As July 1775 came to a close, George Ball advertised an “assortment of China, Glass, Earthen, Delft, and Stone Ware of all Kinds” in Rivington’s New-York Gazetteer.  He conveniently did not mention when he acquired his merchandise, whether it arrived in the colonies before the Continental Association went into effect, though the headline did proclaim “IMPORTED BY GEORGE BALL” rather than “JUST IMPORTED BY GEORGE BALL.”

Most of Ball’s advertisement consisted of a list of the various items he stocked, divided into categories that included “Burnt China,” “Blue and white China,” “Pencil’d China,” “Glass, very neat,” “Flower’d Glass,” and “Green Glass.”  In the final third of the advertisement, however, Ball highlighted “iron utensils” and made a pitch to convince consumers to demand iron tea kettles, iron pots, iron saucepans, iron pie pans, and iron stew pans with iron covers instead of copper ones.  Those “useful and wholesome iron utensils,” Ball asserted, were “so much recommended by physicians for their safety” and, accordingly, “so generally and justly prefered to copper, by all the house keepers in England.”  Ball made health and safety the centerpiece of his marketing, citing “the best reasons in the world.”  He emphasized that cookware made of iron was “entirely free from that dangerous, poisonous property, from whence so many fatal accidents have been known to arise amongst those who use copper vessels.”  As a bonus, consumers could save money over time since “iron utensils” did not need the same maintenance: “they never want tinning as copper vessels do.”  In addition to the “house keepers” of New York, Ball promoted his wares to readers responsible for outfitting ships.  “For cabbin use on board shipping,” he declared, iron items “are by far preferable to copper, as no danger (however careless the cook, or long the voyage) can possibly happen from using them, as too often has through those causes, from the use of copper.”  Ball concluded by noting that his “iron utensils” were “all wrought according to the most approved patterns now in use in London,” but that nod to fashion and taste merely supplemented his primary marketing strategy.  For consumers concerned about health and safety in the kitchen, he carried the cookware that they needed to use instead of taking chances with copper kettles, pots, and pans.

May 10

What was advertised in a colonial American newspaper 250 years ago today?

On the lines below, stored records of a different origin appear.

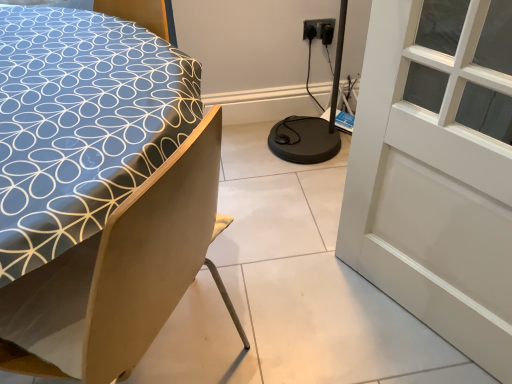
Image resolution: width=512 pixels, height=384 pixels. What are the coordinates of `black plastic electric outlet at upper right` in the screenshot? It's located at (319, 30).

What is the approximate height of blue fabric bed at left?

33.63 inches.

Identify the location of white glass window at upper right. (486, 112).

Is black plastic electric outlet at upper right situated inside white glass window at upper right or outside?

black plastic electric outlet at upper right exists outside the volume of white glass window at upper right.

Between black plastic electric outlet at upper right and white glass window at upper right, which one has smaller size?

With smaller size is black plastic electric outlet at upper right.

Which is more to the right, black plastic electric outlet at upper right or white glass window at upper right?

white glass window at upper right.

Do you think blue fabric bed at left is within white glass window at upper right, or outside of it?

blue fabric bed at left is located beyond the bounds of white glass window at upper right.

Identify the location of bed below the white glass window at upper right (from the image's perspective). (98, 194).

Between blue fabric bed at left and white glass window at upper right, which one is positioned behind?

white glass window at upper right is further from the camera.

Measure the distance from blue fabric bed at left to white glass window at upper right.

blue fabric bed at left and white glass window at upper right are 38.76 inches apart.

Can you confirm if blue fabric bed at left is positioned to the left of black plastic electric outlet at upper right?

Yes, blue fabric bed at left is to the left of black plastic electric outlet at upper right.

Would you consider blue fabric bed at left to be distant from black plastic electric outlet at upper right?

Absolutely, blue fabric bed at left is distant from black plastic electric outlet at upper right.

Would you say blue fabric bed at left is inside or outside black plastic electric outlet at upper right?

blue fabric bed at left is spatially situated outside black plastic electric outlet at upper right.

Who is shorter, blue fabric bed at left or black plastic electric outlet at upper right?

black plastic electric outlet at upper right.

From the picture: Is white glass window at upper right bigger than blue fabric bed at left?

Actually, white glass window at upper right might be smaller than blue fabric bed at left.

Consider the image. From the image's perspective, would you say white glass window at upper right is positioned over blue fabric bed at left?

Indeed, from the image's perspective, white glass window at upper right is shown above blue fabric bed at left.

Would you consider white glass window at upper right to be distant from blue fabric bed at left?

white glass window at upper right is near blue fabric bed at left, not far away.

Image resolution: width=512 pixels, height=384 pixels. I want to click on bed located below the black plastic electric outlet at upper right (from the image's perspective), so click(x=98, y=194).

Between point (320, 26) and point (115, 267), which one is positioned behind?

The point (320, 26) is behind.

Is the position of black plastic electric outlet at upper right less distant than that of blue fabric bed at left?

No, black plastic electric outlet at upper right is further to the viewer.

Does black plastic electric outlet at upper right turn towards blue fabric bed at left?

No, black plastic electric outlet at upper right is not facing towards blue fabric bed at left.

From a real-world perspective, who is located higher, white glass window at upper right or black plastic electric outlet at upper right?

white glass window at upper right, from a real-world perspective.

Looking at this image, considering the sizes of white glass window at upper right and black plastic electric outlet at upper right in the image, is white glass window at upper right taller or shorter than black plastic electric outlet at upper right?

In the image, white glass window at upper right appears to be taller than black plastic electric outlet at upper right.

The width and height of the screenshot is (512, 384). In order to click on window that is in front of the black plastic electric outlet at upper right in this screenshot , I will do `click(486, 112)`.

Considering their positions, is white glass window at upper right located in front of or behind black plastic electric outlet at upper right?

Clearly, white glass window at upper right is in front of black plastic electric outlet at upper right.

I want to click on electric outlet located on the left of white glass window at upper right, so click(x=319, y=30).

Locate an element on the screen. window lying behind the blue fabric bed at left is located at coordinates (486, 112).

Estimate the real-world distances between objects in this image. Which object is further from blue fabric bed at left, black plastic electric outlet at upper right or white glass window at upper right?

black plastic electric outlet at upper right.

Based on their spatial positions, is blue fabric bed at left or white glass window at upper right further from black plastic electric outlet at upper right?

blue fabric bed at left is further to black plastic electric outlet at upper right.

Looking at the image, which one is located closer to white glass window at upper right, black plastic electric outlet at upper right or blue fabric bed at left?

Based on the image, black plastic electric outlet at upper right appears to be nearer to white glass window at upper right.

Which object lies nearer to the anchor point black plastic electric outlet at upper right, white glass window at upper right or blue fabric bed at left?

Based on the image, white glass window at upper right appears to be nearer to black plastic electric outlet at upper right.

Looking at this image, considering their positions, is white glass window at upper right positioned further to blue fabric bed at left than black plastic electric outlet at upper right?

black plastic electric outlet at upper right.

When comparing their distances from white glass window at upper right, does blue fabric bed at left or black plastic electric outlet at upper right seem closer?

black plastic electric outlet at upper right is positioned closer to the anchor white glass window at upper right.

At what (x,y) coordinates should I click in order to perform the action: click on window positioned between blue fabric bed at left and black plastic electric outlet at upper right from near to far. Please return your answer as a coordinate pair (x, y). This screenshot has width=512, height=384. Looking at the image, I should click on (486, 112).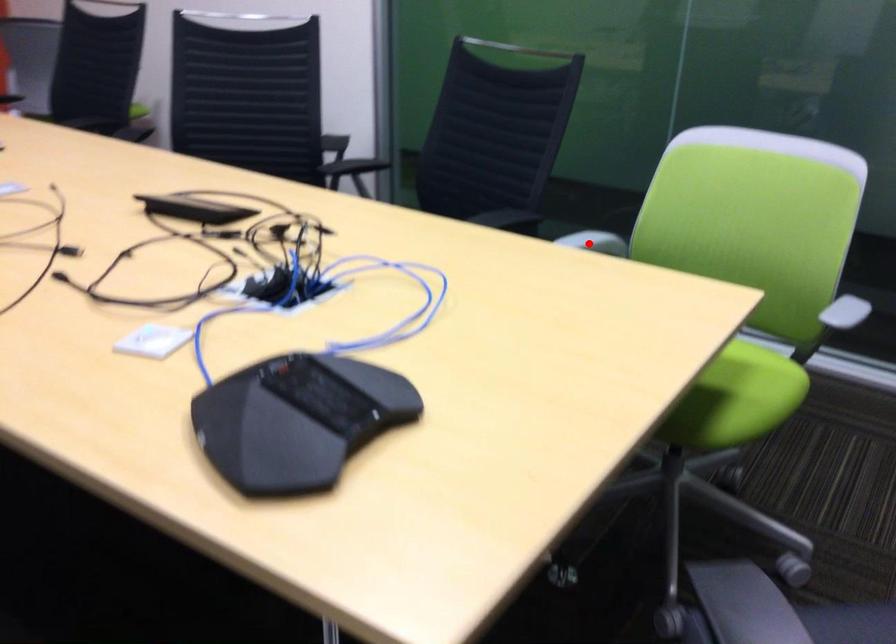
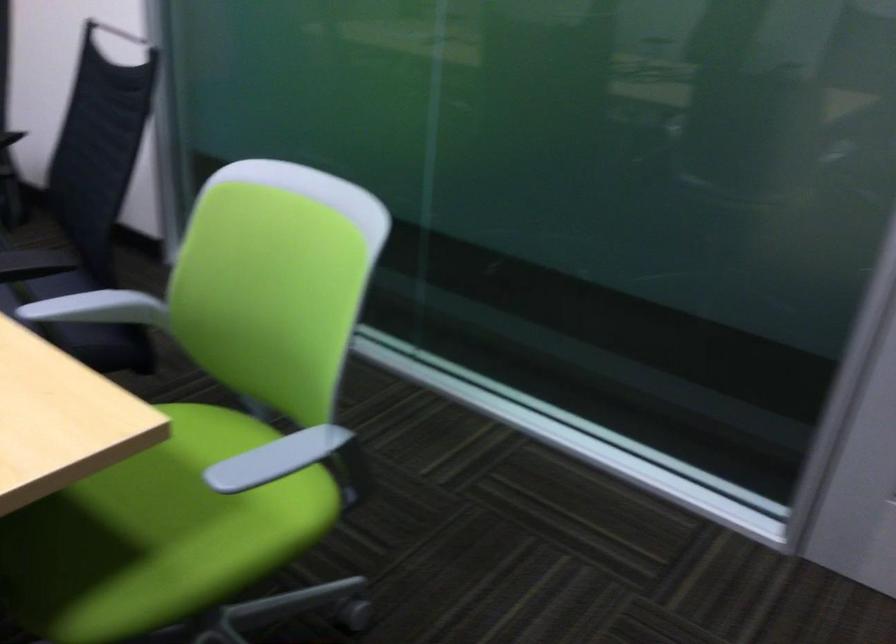
The point at the highlighted location is marked in the first image. Where is the corresponding point in the second image?

(97, 308)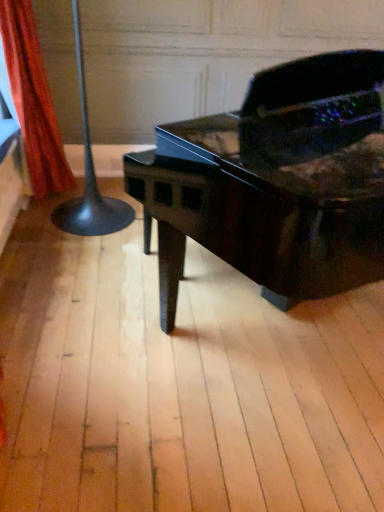
Describe the element at coordinates (33, 100) in the screenshot. I see `orange fabric curtain at left` at that location.

I want to click on orange fabric curtain at left, so click(33, 100).

Describe the element at coordinates (275, 182) in the screenshot. The height and width of the screenshot is (512, 384). I see `glossy black piano at center` at that location.

At what (x,y) coordinates should I click in order to perform the action: click on glossy black piano at center. Please return your answer as a coordinate pair (x, y). The height and width of the screenshot is (512, 384). Looking at the image, I should click on (275, 182).

In order to click on orange fabric curtain at left in this screenshot , I will do `click(33, 100)`.

Considering the positions of objects glossy black piano at center and orange fabric curtain at left in the image provided, who is more to the left, glossy black piano at center or orange fabric curtain at left?

Positioned to the left is orange fabric curtain at left.

Who is more distant, glossy black piano at center or orange fabric curtain at left?

Positioned behind is orange fabric curtain at left.

Considering the points (316, 67) and (13, 52), which point is behind, point (316, 67) or point (13, 52)?

The point (13, 52) is behind.

From the image's perspective, is glossy black piano at center positioned above or below orange fabric curtain at left?

Based on their image positions, glossy black piano at center is located beneath orange fabric curtain at left.

From a real-world perspective, which object rests below the other?

glossy black piano at center is physically lower.

Which object is wider, glossy black piano at center or orange fabric curtain at left?

Wider between the two is glossy black piano at center.

Can you confirm if glossy black piano at center is shorter than orange fabric curtain at left?

No, glossy black piano at center is not shorter than orange fabric curtain at left.

Is glossy black piano at center bigger or smaller than orange fabric curtain at left?

In the image, glossy black piano at center appears to be larger than orange fabric curtain at left.

Could orange fabric curtain at left be considered to be inside glossy black piano at center?

No, glossy black piano at center does not contain orange fabric curtain at left.

Would you say glossy black piano at center is a long distance from orange fabric curtain at left?

glossy black piano at center is far away from orange fabric curtain at left.

Is glossy black piano at center looking in the opposite direction of orange fabric curtain at left?

Yes, glossy black piano at center's orientation is away from orange fabric curtain at left.

What's the angular difference between glossy black piano at center and orange fabric curtain at left's facing directions?

58 degrees separate the facing orientations of glossy black piano at center and orange fabric curtain at left.

How much distance is there between glossy black piano at center and orange fabric curtain at left?

glossy black piano at center and orange fabric curtain at left are 1.34 meters apart.

Identify the location of curtain that appears above the glossy black piano at center (from the image's perspective). (33, 100).

From the picture: Does orange fabric curtain at left appear on the right side of glossy black piano at center?

Incorrect, orange fabric curtain at left is not on the right side of glossy black piano at center.

Does orange fabric curtain at left lie behind glossy black piano at center?

Yes, the depth of orange fabric curtain at left is greater than that of glossy black piano at center.

Is point (24, 120) less distant than point (292, 76)?

No, (24, 120) is behind (292, 76).

From the image's perspective, who appears lower, orange fabric curtain at left or glossy black piano at center?

glossy black piano at center.

From a real-world perspective, which object rests below the other?

glossy black piano at center is physically lower.

Between orange fabric curtain at left and glossy black piano at center, which one has smaller width?

Thinner between the two is orange fabric curtain at left.

Considering the sizes of objects orange fabric curtain at left and glossy black piano at center in the image provided, who is shorter, orange fabric curtain at left or glossy black piano at center?

orange fabric curtain at left.

Who is smaller, orange fabric curtain at left or glossy black piano at center?

With smaller size is orange fabric curtain at left.

Is orange fabric curtain at left outside of glossy black piano at center?

Indeed, orange fabric curtain at left is completely outside glossy black piano at center.

Are orange fabric curtain at left and glossy black piano at center far apart?

Yes, orange fabric curtain at left and glossy black piano at center are quite far apart.

Is orange fabric curtain at left facing towards glossy black piano at center?

No, orange fabric curtain at left is not aimed at glossy black piano at center.

How many degrees apart are the facing directions of orange fabric curtain at left and glossy black piano at center?

The facing directions of orange fabric curtain at left and glossy black piano at center are 58 degrees apart.

Measure the distance between orange fabric curtain at left and glossy black piano at center.

orange fabric curtain at left and glossy black piano at center are 1.34 meters apart from each other.

Locate an element on the screen. curtain that appears on the left of glossy black piano at center is located at coordinates (33, 100).

What are the coordinates of `curtain lying behind the glossy black piano at center` in the screenshot? It's located at (33, 100).

Find the location of `piano located in front of the orange fabric curtain at left`. piano located in front of the orange fabric curtain at left is located at coordinates (275, 182).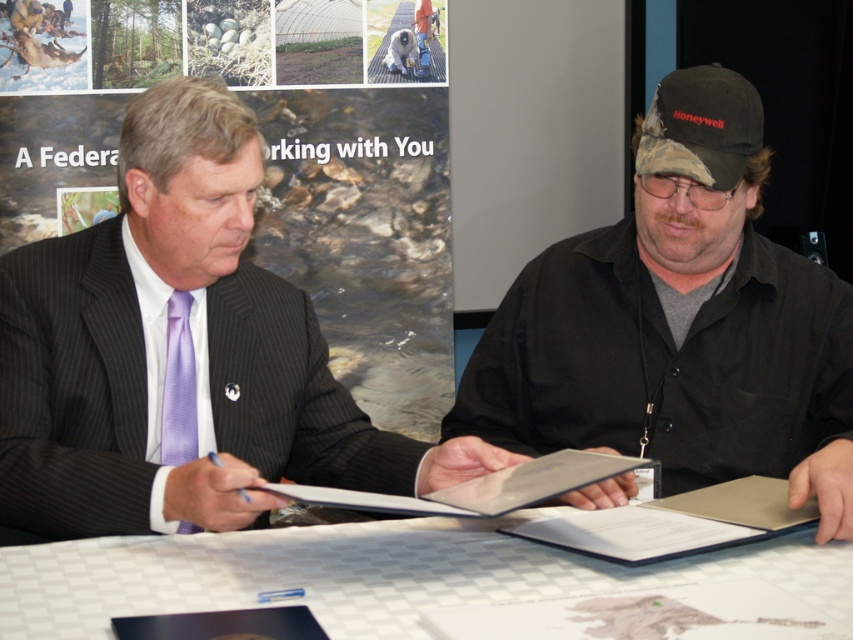
Question: Based on their relative distances, which object is nearer to the beige leather book at center?

Choices:
 (A) black matte shirt at center
 (B) white checkered table at center

Answer: (B)

Question: Is matte black suit at left bigger than white checkered table at center?

Choices:
 (A) no
 (B) yes

Answer: (B)

Question: Which object appears farthest from the camera in this image?

Choices:
 (A) black fabric baseball cap at center
 (B) matte black suit at center
 (C) white checkered table at center
 (D) matte black suit at left

Answer: (A)

Question: Does white checkered table at center appear over white paper at center?

Choices:
 (A) yes
 (B) no

Answer: (B)

Question: Among these points, which one is nearest to the camera?

Choices:
 (A) tap(351, 492)
 (B) tap(216, 228)

Answer: (A)

Question: Is beige leather book at center positioned at the back of black fabric baseball cap at center?

Choices:
 (A) no
 (B) yes

Answer: (A)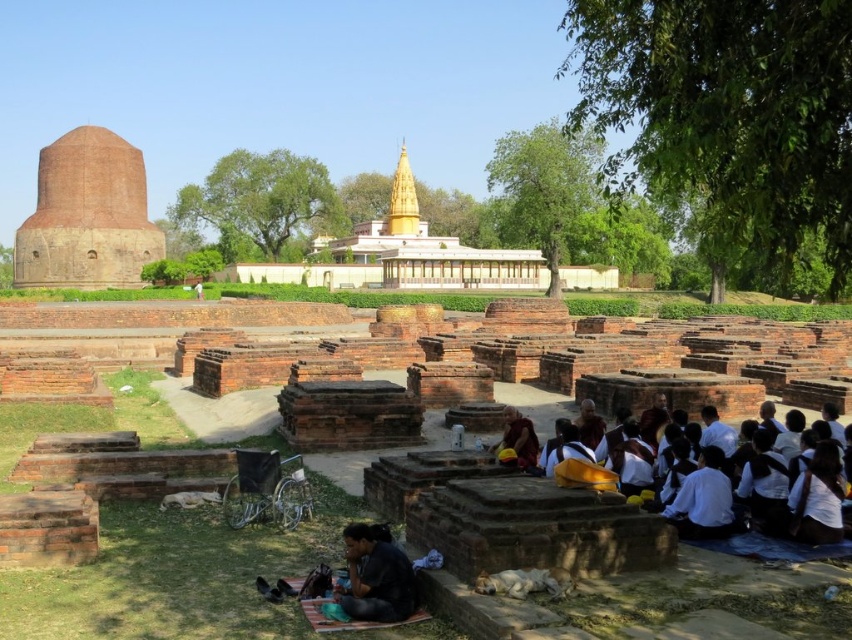
Question: Which is farther from the golden robe at center?

Choices:
 (A) brick stupa at left
 (B) black fabric at lower center

Answer: (A)

Question: Does black fabric at lower center have a larger size compared to golden robe at center?

Choices:
 (A) yes
 (B) no

Answer: (B)

Question: Which point appears farthest from the camera in this image?

Choices:
 (A) (514, 456)
 (B) (106, 273)
 (C) (367, 579)

Answer: (B)

Question: Can you confirm if brick stupa at left is positioned to the right of black fabric at lower center?

Choices:
 (A) no
 (B) yes

Answer: (A)

Question: Based on their relative distances, which object is nearer to the black fabric at lower center?

Choices:
 (A) brick stupa at left
 (B) golden robe at center

Answer: (B)

Question: Can you confirm if black fabric at lower center is positioned to the left of golden robe at center?

Choices:
 (A) yes
 (B) no

Answer: (A)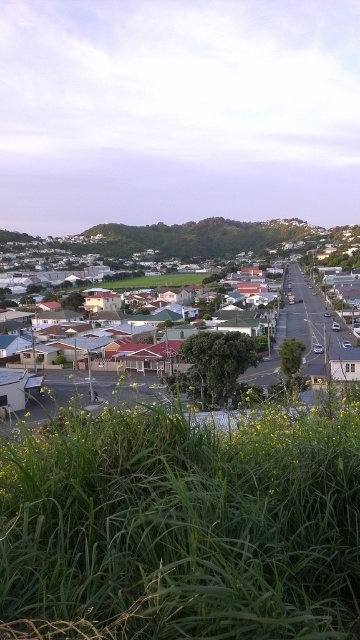
Who is more distant from viewer, (330, 256) or (250, 237)?

The point (250, 237) is more distant.

Does point (294, 285) come closer to viewer compared to point (273, 244)?

Yes.

The height and width of the screenshot is (640, 360). I want to click on matte white houses at center, so click(x=316, y=284).

Between green grassy hillside at center and red tiled roofs at center, which one is positioned lower?

red tiled roofs at center is below.

Can you confirm if green grassy hillside at center is positioned below red tiled roofs at center?

Actually, green grassy hillside at center is above red tiled roofs at center.

This screenshot has width=360, height=640. I want to click on green grassy hillside at center, so click(x=195, y=237).

Identify the location of green grassy hillside at center. (195, 237).

How far apart are matte white houses at center and red tiled roofs at center?

Result: matte white houses at center is 348.58 feet from red tiled roofs at center.

The height and width of the screenshot is (640, 360). I want to click on matte white houses at center, so click(x=316, y=284).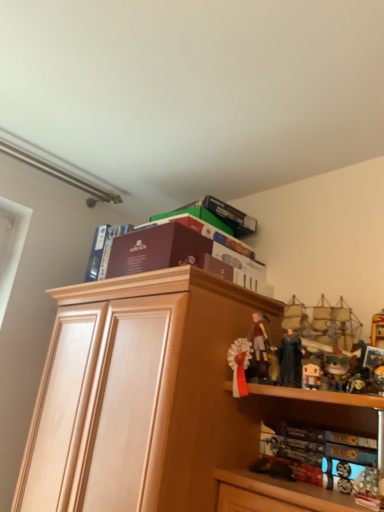
Describe the element at coordinates (323, 456) in the screenshot. I see `hardcover book at lower right, the fourth book positioned from the top` at that location.

Describe the element at coordinates (290, 361) in the screenshot. I see `matte black figurine at upper right` at that location.

This screenshot has width=384, height=512. I want to click on matte brown figurine at center, so click(x=259, y=348).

May 10 - 5:10:1770 New-York Journal
New-York Journal (May 10, 1770).

Pencill’d China,” “Burnt Image China,” “Blue and white China.”

Like many other colonial shopkeepers, George Ball published an extensive list of his merchandise in an advertisement he placed in the May 10, 1770, edition of the New-York Journal.  Most advertisers who resorted to similar lists grouped all of their wares together into dense paragraphs of text.  A smaller number, like Ball, used graphic design to aid prospective customers in differentiating among their goods as they perused their advertisements.  Ball formatted his advertisement in columns with only one, two, or three items per line, just as Abeel and Byvanck, John Keating, and Jarvis Roebuck did elsewhere in the same issue.  Ball, however, instituted a further refinement that distinguished his notice from the others.  He cataloged his merchandise and inserted headers for the benefit of consumers.

Ball offered several categories of merchandise:  “Pencill’d China,” “Burnt Image China,” “Blue and white China,” “Brown China,” “White China,” “White Stone Ware,” “Delph Ware,” “Plain Glass Ware,” “Flower’d Glass,” “Iron Ware from England,” and “Queen Pattern Lamps.”  These headers appeared in italics and centered within their respective columns to set them apart from the rest of the list.  The goods that followed them elaborated on what Ball had in stock, allowing prospective customers to more easily locate items of interest or simply assess the range of goods Ball offered for sale.  His method could have benefited from further refinement.  The items that followed “Queen Pattern Lamps” were actually a miscellany that did not belong in any of the other categories.  Ball might have opted for “Other Goods” as a header instead.  Still, his attempt to catalog his merchandise at all constituted an innovation over the methods of other advertisers.

In most instances, eighteenth-century advertisers submitted copy and compositors determined the layout.  However, advertisements broken into columns suggest some level of consultation between advertisers and compositors, at the very least a request or simple instructions from one to the other.  Ball’s advertisement likely required an even greater degree of collaboration between advertiser and compositor.